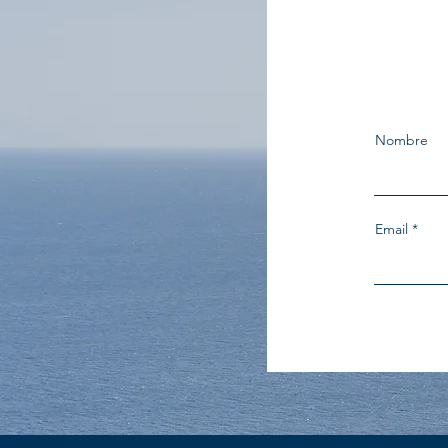
Nombre
Email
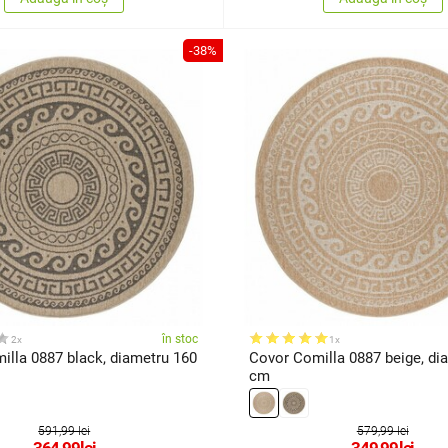
-38%
în stoc
2x
1x
illa 0887 black, diametru 160
Covor Comilla 0887 beige, di
cm
591,99 lei
579,99 lei
364,99
lei
349,99
lei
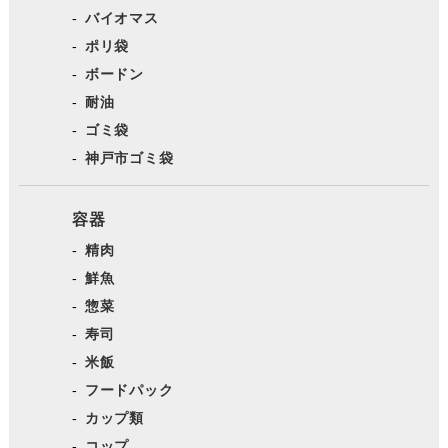
バイオマス
ポリ袋
ボードン
耐油
ゴミ袋
神戸市ゴミ袋
容器
精肉
鮮魚
惣菜
寿司
米飯
フードパック
カップ類
コップ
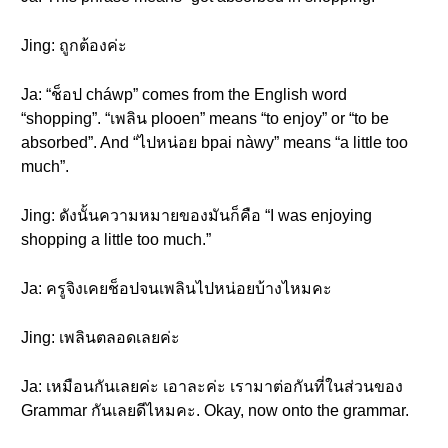
Jing: ถูกต้องค่ะ
Ja: “ช็อป cháwp” comes from the English word
“shopping”. “เพลิน plooen” means “to enjoy” or “to be
absorbed”. And “ไปหน่อย bpai nàwy” means “a little too
much”.
Jing: ดังนั้นความหมายของมันก็คือ “I was enjoying
shopping a little too much.”
Ja: ครูจิงเคยช็อปจนเพลินไปหน่อยบ้างไหมคะ
Jing: เพลินตลอดเลยค่ะ
Ja: เหมือนกันเลยค่ะ เอาละค่ะ เรามาต่อกันที่ในส่วนของ
Grammar กันเลยดีไหมคะ. Okay, now onto the grammar.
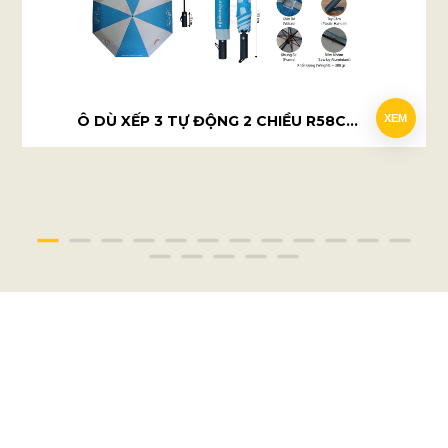
Ô DÙ XẾP 3 TỰ ĐỘNG 2 CHIỀU R58CM - FERTILITY CLINIC
XEM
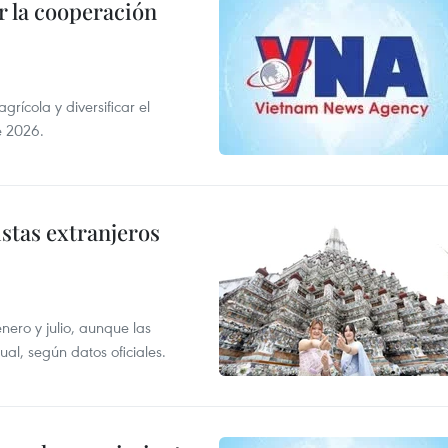
 la cooperación
ícola y diversificar el
e 2026.
istas extranjeros
enero y julio, aunque las
al, según datos oficiales.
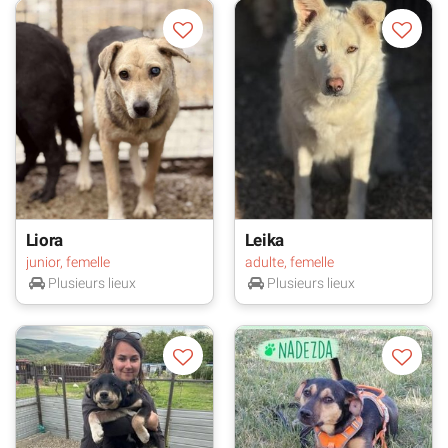
Liora
Leika
junior, femelle
adulte, femelle
Plusieurs lieux
Plusieurs lieux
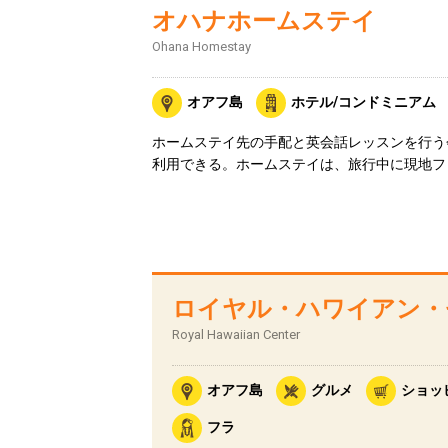
オハナホームステイ
Ohana Homestay
オアフ島
ホテル/コンドミニアム
ホームステイ先の手配と英会話レッスンを行う
利用できる。ホームステイは、旅行中に現地フ
ロイヤル・ハワイアン・
Royal Hawaiian Center
オアフ島
グルメ
ショッ
フラ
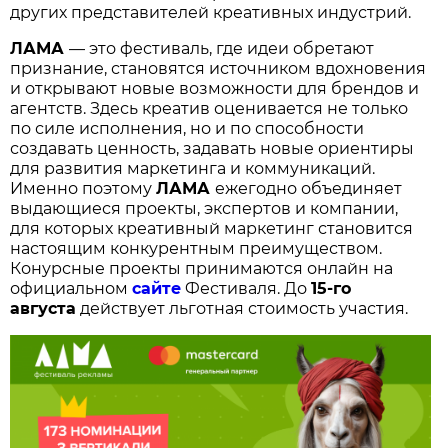
других представителей креативных индустрий.
ЛАМА
— это фестиваль, где идеи обретают
признание, становятся источником вдохновения
и открывают новые возможности для брендов и
агентств. Здесь креатив оценивается не только
по силе исполнения, но и по способности
создавать ценность, задавать новые ориентиры
для развития маркетинга и коммуникаций.
Именно поэтому
ЛАМА
ежегодно объединяет
выдающиеся проекты, экспертов и компании,
для которых креативный маркетинг становится
настоящим конкурентным преимуществом.
Конурсные проекты принимаются онлайн на
официальном
сайте
Фестиваля. До
15-го
августа
действует льготная стоимость участия.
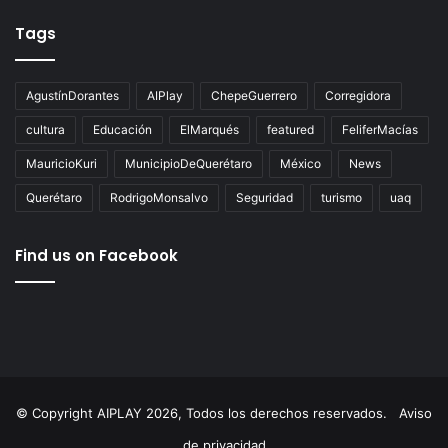
Tags
AgustínDorantes
AIPlay
ChepeGuerrero
Corregidora
cultura
Educación
ElMarqués
featured
FeliferMacías
MauricioKuri
MunicipioDeQuerétaro
México
News
Querétaro
RodrigoMonsalvo
Seguridad
turismo
uaq
Find us on Facebook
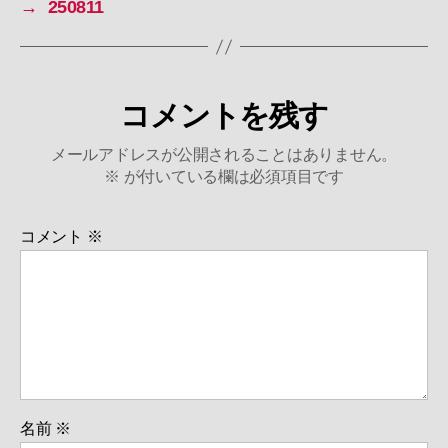
→
250811
コメントを残す
メールアドレスが公開されることはありません。
※
が付いている欄は必須項目です
コメント
※
名前
※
--------------------------------------------------
TASK REQUIREMENTS: Return all of the lines above unchanged, leaving out the pictures.

EXERCISE RESULT:
Nombre
Email
-38%
în stoc
2x
1x
illa 0887 black, diametru 160
Covor Comilla 0887 beige, di
cm
591,99 lei
579,99 lei
364,99
lei
349,99
lei
バイオマス
ポリ袋
ボードン
耐油
ゴミ袋
神戸市ゴミ袋
容器
精肉
鮮魚
惣菜
寿司
米飯
フードパック
カップ類
コップ
Jing: ถูกต้องค่ะ
Ja: “ช็อป cháwp” comes from the English word
“shopping”. “เพลิน plooen” means “to enjoy” or “to be
absorbed”. And “ไปหน่อย bpai nàwy” means “a little too
much”.
Jing: ดังนั้นความหมายของมันก็คือ “I was enjoying
shopping a little too much.”
Ja: ครูจิงเคยช็อปจนเพลินไปหน่อยบ้างไหมคะ
Jing: เพลินตลอดเลยค่ะ
Ja: เหมือนกันเลยค่ะ เอาละค่ะ เรามาต่อกันที่ในส่วนของ
Grammar กันเลยดีไหมคะ. Okay, now onto the grammar.
Ô DÙ XẾP 3 TỰ ĐỘNG 2 CHIỀU R58CM - FERTILITY CLINIC
XEM
 la cooperación
ícola y diversificar el
e 2026.
istas extranjeros
enero y julio, aunque las
al, según datos oficiales.
Liora
Leika
junior, femelle
adulte, femelle
Plusieurs lieux
Plusieurs lieux
オハナホームステイ
Ohana Homestay
オアフ島
ホテル/コンドミニアム
ホームステイ先の手配と英会話レッスンを行う
利用できる。ホームステイは、旅行中に現地フ
ロイヤル・ハワイアン・
Royal Hawaiian Center
オアフ島
グルメ
ショッ
フラ
других представителей креативных индустрий.
ЛАМА
— это фестиваль, где идеи обретают
признание, становятся источником вдохновения
и открывают новые возможности для брендов и
агентств. Здесь креатив оценивается не только
по силе исполнения, но и по способности
создавать ценность, задавать новые ориентиры
для развития маркетинга и коммуникаций.
Именно поэтому
ЛАМА
ежегодно объединяет
выдающиеся проекты, экспертов и компании,
для которых креативный маркетинг становится
настоящим конкурентным преимуществом.
Конурсные проекты принимаются онлайн на
официальном
сайте
Фестиваля. До
15-го
августа
действует льготная стоимость участия.
Tags
AgustínDorantes
AIPlay
ChepeGuerrero
Corregidora
cultura
Educación
ElMarqués
featured
FeliferMacías
MauricioKuri
MunicipioDeQuerétaro
México
News
Querétaro
RodrigoMonsalvo
Seguridad
turismo
uaq
Find us on Facebook
→
250811
コメントを残す
メールアドレスが公開されることはありません。
※
が付いている欄は必須項目です
コメント
※
名前
※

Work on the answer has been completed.